* TEXT EXTRACT:
++++++++++++++++++++

CHANGES

LOG:

Version 3.1.2 versus 3.1.1
- Added support for CUDA 4.1 and 4.2 (PTX 3.0). 
- Added an improved and less brittle support for associating fatbins to
  sections from the output of cuobjdump
- Added raw simulation time printout back for CUDA.  
- Revived support for PTX file override via environment variables for CUDA 4.0
  onwards.
- Experimental support for libraries, currently not working because of
  undocumented functions in the cuda runtime API.
- Converted loading fat binaries to be done on demand basis
- Added support for vote.ballot instruction. 
- Added support for popc instruction. 
- Changed ssy ptxplus instructions to have their own opcode but they still act
  as a nop right now.
- Added support for converting BRX sass instructions to brx ptxplus instructions
  in cuobjdump_to_ptxplus and started work on getting the brx ptxplus
  instruction to work in gpgpusim.
- Modified the cache hierarchy (cache_t -> baseline_cache -> [read_only_cache, data_cache, ...])
- Enabled configurable cache policies (write-back, write-through) and implemented 
  a write-allocate policy
- Added functional execution support for shared memory atomic operations
- Updated the option parser to support strings delimited by characters such as
  '=' and ';'.  This allow options with a long string of sub-options (e.g. DRAM
  timing) to have a more friendly format. 
- Changed the DRAM timing option to a more reader-friendly format. 
- Added support for the PTX version 3.0 codes generated by NVIDIA OpenCL
  drivers newer than version 256.40. 
- nvopencl_wrapper now works on machine with both AMD and NVIDIA GPUs.  It will
  automatically compile the OpenCL Kernels via the NVIDIA platform. 
- Bug Fixes:
    - Fixed a compile error that happens with newer gcc/g++ versions (4.7.1)
    - Fixed a bug with the association between cuobjdump output and cubin
      handles (Bug #7 external)
    - Adding support for atomic operations with generic memory space.  Before
      this, atomic operations can only work on global memory space.  (Bug #14
      external)
    - Fixed a bug in conversion to ptxplus that was causing local memory store
      or load instruction to be ignored.
    - Adding support for direct addressing using immediate values for the load
      and store instructions.
    - Fixed a bug that was causing inconsistency in local memory address
      calculations
    - Fixed incorrect counting of predicated instructions.  Now instructions
      are counted into gpu_sim_insn regardless of predication outcome.  (Bug
      #15 external)
    - Added support for cudaReadModeNormalizedFloat (a texture read mode). 
    - Fixed texture fetching for 1D texture with non-normalized coordinates. 
    - Fixed mult-element texel fetching (e.g. texel with RGBA components).  
    - Fixed bug where Global variables were not being declared in ptxplus.
    - Fixed bug with IADD.CARRY sass instruction conversion to addp ptxplus
      instruction.
    - Fixed bug with .half ptxplus instruction modifier showing up on the wrong
      instruction or not showing up at all. This should correct a bug where the
      instruction addresses in ptxplus are different than sass. They need to be
      the same for the brx ptxplus instruction to work.

++++++++++++++++++++

* DATA SHOWN:
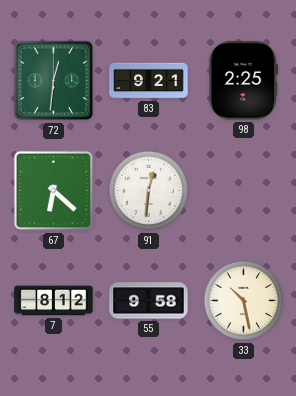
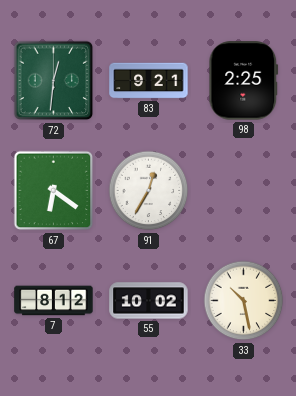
67: 6:22 -> 6:21
91: 12:31 -> 12:35
55: 9:58 -> 10:02
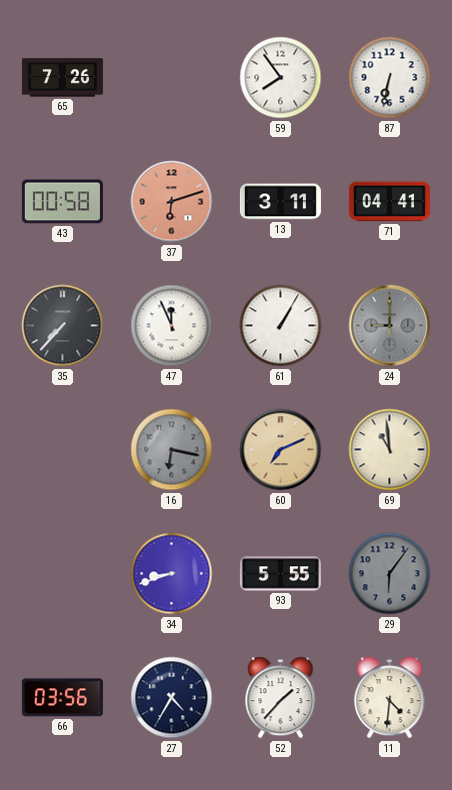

++++++++++++++++++++

* WHAT YOU ARE ASKED TO DO: Render this sentence from the changelog in Spanish: "Before this, atomic operations can only work on global memory space."

* TASK OUTPUT: Antes de esto, las operaciones atómicas solo pueden funcionar en el espacio de memoria global.